Brittle Damage Processes Around Equi‐Dimensional Pores or Cavities in Rocks: Implications for the Brittle‐Ductile Transition

Abstract

AbstractIn the Earth's upper crust, rocks deform mostly by means of brittle fracturing processes. At the micro‐scale these processes involve the formation and growth of microcracks in the vicinity of defects such as open fissures, pores and other cavities. Large defects can produce strong enough perturbations of the stress field to activate and/or intensify brittle damage around them. Here we considered the ideal cases of smooth cylindrical and spherical pores inside an infinite solid body subjected to remote triaxial compressive stresses (i.e., the intermediate and minimum principal stresses are assumed equal). We first established the resulting local stress field around one of those large pores and then verified whether certain brittle damage processes could be activated in these conditions. We mainly considered the formation of tensile microcracks and micro shear bands.

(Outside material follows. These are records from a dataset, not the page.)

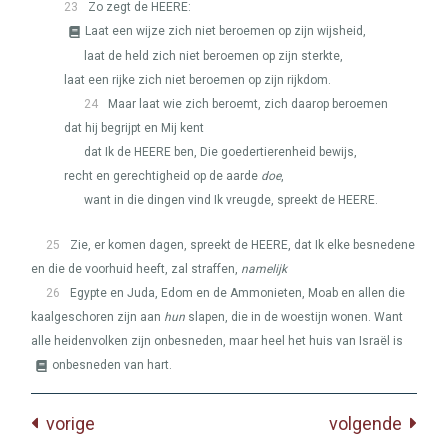
23
Zo zegt de
HEERE
:
Laat een wijze zich niet beroemen op zijn wijsheid,
laat de held zich niet beroemen op zijn sterkte,
laat een rijke zich niet beroemen op zijn rijkdom.
24
Maar laat wie zich beroemt, zich daarop beroemen
dat hij begrijpt en Mij kent
dat Ik de
HEERE
ben, Die goedertierenheid bewijs,
recht en gerechtigheid op de aarde
doe
,
want in die dingen vind Ik vreugde, spreekt de
HEERE
.
25
Zie, er komen dagen, spreekt de
HEERE
, dat Ik elke besnedene
en die de voorhuid heeft, zal straffen,
namelijk
26
Egypte en Juda, Edom en de Ammonieten, Moab en allen die
kaalgeschoren zijn aan
hun
slapen, die in de woestijn wonen. Want
alle heidenvolken zijn onbesneden, maar heel het huis van Israël is
onbesneden van hart.
vorige
volgende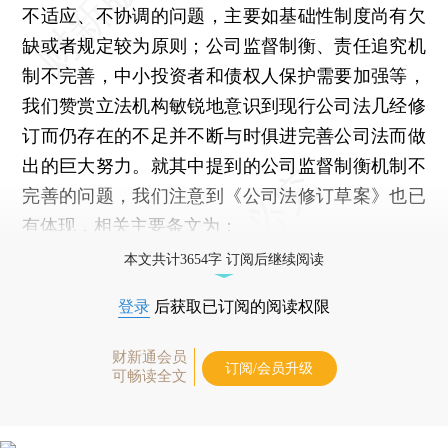
不适应、不协调的问题，主要如基础性制度尚有欠
缺或者规定较为原则；公司监督制衡、责任追究机
制不完善，中小投资者和债权人保护需要加强等，
我们赞赏立法机构敏锐地意识到现行公司法几经修
订而仍存在的不足并不断与时俱进完善公司法而做
出的巨大努力。就其中提到的公司监督制衡机制不
完善的问题，我们注意到《公司法修订草案》也已
有体现，相关主要条文为：
本文共计3654字 订阅后继续阅读
登录
后获取已订阅的阅读权限
财新通会员
订阅/会员升级
可畅读全文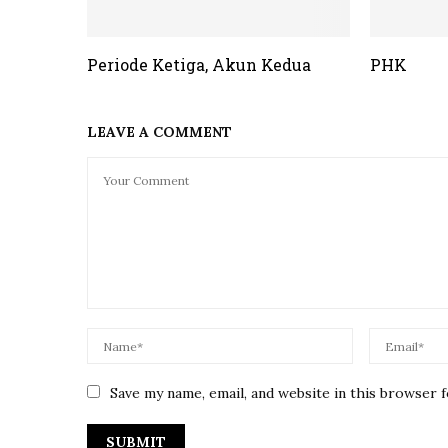
Periode Ketiga, Akun Kedua
PHK
LEAVE A COMMENT
Save my name, email, and website in this browser 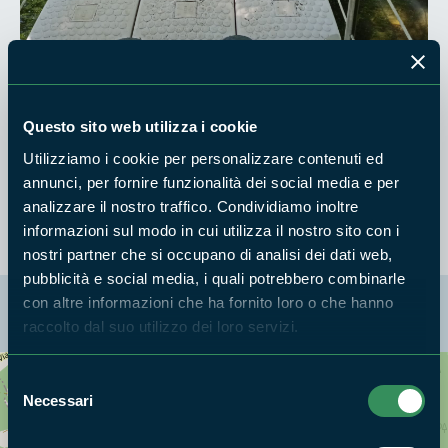
Questo sito web utilizza i cookie
La passerella tra le due sponde del Treja a Monte Gelato è
Utilizziamo i cookie per personalizzare contenuti ed
stata montata dai Guardiaparco ed è nuovamente fruibile
annunci, per fornire funzionalità dei social media e per
analizzare il nostro traffico. Condividiamo inoltre
informazioni sul modo in cui utilizza il nostro sito con i
nostri partner che si occupano di analisi dei dati web,
pubblicità e social media, i quali potrebbero combinarle
con altre informazioni che ha fornito loro o che hanno
La mappa di Parchilazio.it
raccolto dal suo utilizzo dei loro servizi.
Selezione
Cerca nella mappa
OPZIONI
Necessari
del
consenso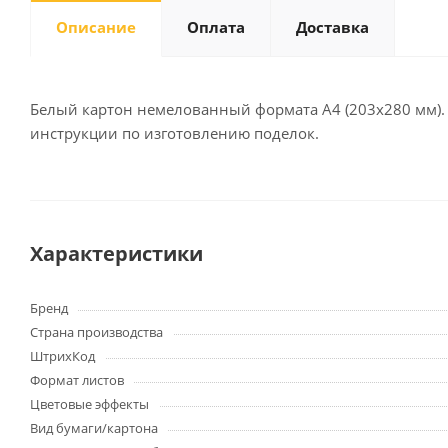
Описание
Оплата
Доставка
Письменные
принадлежности
Белый картон немелованный формата А4 (203х280 мм). 
инструкции по изготовлению поделок.
Карандаши
Маркеры
Ручки
Фломастеры
Расходные материалы для
Характеристики
письменных
принадлежностей
Бренд
Страна производства
Офисная техника
ШтрихКод
Калькуляторы
Формат листов
Принтеры
Цветовые эффекты
МФУ
Вид бумаги/картона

The former requires the presence of tensile stresses in some regions around the pore, while the latter needs sufficiently large shear stresses on pre‐existing optimally inclined microcracks to overcome their frictional resistance to sliding. We find that shear driven deformation remains localized in the vicinity of the pore. On the other hand, dilatational, tensile cracks can propagate large distances away from the pore but cannot form at and above some threshold ratio of the least to the largest principal stresses. Faulting associated with interacting tensile cracks is therefore suppressed with increasing depth. Our analysis leads to conclusions generally consistent with published experimental observations and provides some clues to discuss the physical cause of the brittle‐ductile transition in rocks.